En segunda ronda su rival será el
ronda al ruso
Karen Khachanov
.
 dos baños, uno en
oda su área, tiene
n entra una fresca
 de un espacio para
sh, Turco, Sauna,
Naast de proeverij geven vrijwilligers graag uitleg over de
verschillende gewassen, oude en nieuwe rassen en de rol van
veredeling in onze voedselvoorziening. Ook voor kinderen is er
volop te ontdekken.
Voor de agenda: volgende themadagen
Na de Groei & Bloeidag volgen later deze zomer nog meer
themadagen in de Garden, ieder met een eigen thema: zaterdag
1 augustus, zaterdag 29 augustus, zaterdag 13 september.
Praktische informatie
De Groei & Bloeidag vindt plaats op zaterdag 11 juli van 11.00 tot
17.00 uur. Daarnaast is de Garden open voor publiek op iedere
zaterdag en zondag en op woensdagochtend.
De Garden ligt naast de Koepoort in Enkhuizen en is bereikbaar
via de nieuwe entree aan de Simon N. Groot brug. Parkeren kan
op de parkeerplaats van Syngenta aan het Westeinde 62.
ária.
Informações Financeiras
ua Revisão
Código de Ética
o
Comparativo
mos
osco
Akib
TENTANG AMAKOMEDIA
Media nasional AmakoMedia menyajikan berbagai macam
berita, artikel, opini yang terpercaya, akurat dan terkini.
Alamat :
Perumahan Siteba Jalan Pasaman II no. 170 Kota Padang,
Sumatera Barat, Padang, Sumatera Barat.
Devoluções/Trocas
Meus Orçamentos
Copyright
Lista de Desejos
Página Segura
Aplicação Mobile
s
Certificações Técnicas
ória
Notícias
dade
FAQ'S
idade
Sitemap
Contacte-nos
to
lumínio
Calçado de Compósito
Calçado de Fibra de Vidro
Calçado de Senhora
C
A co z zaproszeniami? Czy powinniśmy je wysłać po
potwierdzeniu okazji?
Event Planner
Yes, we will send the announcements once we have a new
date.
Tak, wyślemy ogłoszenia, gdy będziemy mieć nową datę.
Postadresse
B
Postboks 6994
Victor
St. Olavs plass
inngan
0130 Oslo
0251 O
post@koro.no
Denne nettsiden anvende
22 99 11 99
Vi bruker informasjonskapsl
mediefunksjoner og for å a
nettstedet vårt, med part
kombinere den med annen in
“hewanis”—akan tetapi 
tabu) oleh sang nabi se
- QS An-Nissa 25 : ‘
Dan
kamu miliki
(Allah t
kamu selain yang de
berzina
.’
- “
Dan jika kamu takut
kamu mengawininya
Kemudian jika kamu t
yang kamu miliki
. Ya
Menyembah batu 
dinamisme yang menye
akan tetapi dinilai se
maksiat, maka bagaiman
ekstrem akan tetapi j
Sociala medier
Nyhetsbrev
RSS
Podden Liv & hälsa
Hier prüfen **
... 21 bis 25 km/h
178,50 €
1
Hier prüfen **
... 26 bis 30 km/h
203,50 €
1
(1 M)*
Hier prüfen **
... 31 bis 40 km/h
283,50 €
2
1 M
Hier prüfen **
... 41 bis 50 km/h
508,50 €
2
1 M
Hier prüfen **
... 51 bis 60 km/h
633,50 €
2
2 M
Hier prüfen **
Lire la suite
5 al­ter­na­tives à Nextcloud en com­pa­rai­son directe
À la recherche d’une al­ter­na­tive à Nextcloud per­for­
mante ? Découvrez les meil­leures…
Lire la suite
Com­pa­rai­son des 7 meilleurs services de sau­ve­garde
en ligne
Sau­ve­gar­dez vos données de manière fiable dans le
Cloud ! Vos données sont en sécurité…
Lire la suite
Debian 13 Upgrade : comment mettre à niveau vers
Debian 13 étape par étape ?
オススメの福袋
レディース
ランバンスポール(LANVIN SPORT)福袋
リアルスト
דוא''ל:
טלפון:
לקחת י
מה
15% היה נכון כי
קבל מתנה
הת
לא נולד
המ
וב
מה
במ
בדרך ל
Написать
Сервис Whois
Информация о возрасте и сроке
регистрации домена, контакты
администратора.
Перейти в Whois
════
What needs to be done: Retype the records above so that nothing differs from the original.

Exercise result:
En segunda ronda su rival será el
ronda al ruso
Karen Khachanov
.
 dos baños, uno en
oda su área, tiene
n entra una fresca
 de un espacio para
sh, Turco, Sauna,
Naast de proeverij geven vrijwilligers graag uitleg over de
verschillende gewassen, oude en nieuwe rassen en de rol van
veredeling in onze voedselvoorziening. Ook voor kinderen is er
volop te ontdekken.
Voor de agenda: volgende themadagen
Na de Groei & Bloeidag volgen later deze zomer nog meer
themadagen in de Garden, ieder met een eigen thema: zaterdag
1 augustus, zaterdag 29 augustus, zaterdag 13 september.
Praktische informatie
De Groei & Bloeidag vindt plaats op zaterdag 11 juli van 11.00 tot
17.00 uur. Daarnaast is de Garden open voor publiek op iedere
zaterdag en zondag en op woensdagochtend.
De Garden ligt naast de Koepoort in Enkhuizen en is bereikbaar
via de nieuwe entree aan de Simon N. Groot brug. Parkeren kan
op de parkeerplaats van Syngenta aan het Westeinde 62.
ária.
Informações Financeiras
ua Revisão
Código de Ética
o
Comparativo
mos
osco
Akib
TENTANG AMAKOMEDIA
Media nasional AmakoMedia menyajikan berbagai macam
berita, artikel, opini yang terpercaya, akurat dan terkini.
Alamat :
Perumahan Siteba Jalan Pasaman II no. 170 Kota Padang,
Sumatera Barat, Padang, Sumatera Barat.
Devoluções/Trocas
Meus Orçamentos
Copyright
Lista de Desejos
Página Segura
Aplicação Mobile
s
Certificações Técnicas
ória
Notícias
dade
FAQ'S
idade
Sitemap
Contacte-nos
to
lumínio
Calçado de Compósito
Calçado de Fibra de Vidro
Calçado de Senhora
C
A co z zaproszeniami? Czy powinniśmy je wysłać po
potwierdzeniu okazji?
Event Planner
Yes, we will send the announcements once we have a new
date.
Tak, wyślemy ogłoszenia, gdy będziemy mieć nową datę.
Postadresse
B
Postboks 6994
Victor
St. Olavs plass
inngan
0130 Oslo
0251 O
post@koro.no
Denne nettsiden anvende
22 99 11 99
Vi bruker informasjonskapsl
mediefunksjoner og for å a
nettstedet vårt, med part
kombinere den med annen in
“hewanis”—akan tetapi 
tabu) oleh sang nabi se
- QS An-Nissa 25 : ‘
Dan
kamu miliki
(Allah t
kamu selain yang de
berzina
.’
- “
Dan jika kamu takut
kamu mengawininya
Kemudian jika kamu t
yang kamu miliki
. Ya
Menyembah batu 
dinamisme yang menye
akan tetapi dinilai se
maksiat, maka bagaiman
ekstrem akan tetapi j
Sociala medier
Nyhetsbrev
RSS
Podden Liv & hälsa
Hier prüfen **
... 21 bis 25 km/h
178,50 €
1
Hier prüfen **
... 26 bis 30 km/h
203,50 €
1
(1 M)*
Hier prüfen **
... 31 bis 40 km/h
283,50 €
2
1 M
Hier prüfen **
... 41 bis 50 km/h
508,50 €
2
1 M
Hier prüfen **
... 51 bis 60 km/h
633,50 €
2
2 M
Hier prüfen **
Lire la suite
5 al­ter­na­tives à Nextcloud en com­pa­rai­son directe
À la recherche d’une al­ter­na­tive à Nextcloud per­for­
mante ? Découvrez les meil­leures…
Lire la suite
Com­pa­rai­son des 7 meilleurs services de sau­ve­garde
en ligne
Sau­ve­gar­dez vos données de manière fiable dans le
Cloud ! Vos données sont en sécurité…
Lire la suite
Debian 13 Upgrade : comment mettre à niveau vers
Debian 13 étape par étape ?
オススメの福袋
レディース
ランバンスポール(LANVIN SPORT)福袋
リアルスト
דוא''ל:
טלפון:
לקחת י
מה
15% היה נכון כי
קבל מתנה
הת
לא נולד
המ
וב
מה
במ
בדרך ל
Написать
Сервис Whois
Информация о возрасте и сроке
регистрации домена, контакты
администратора.
Перейти в Whois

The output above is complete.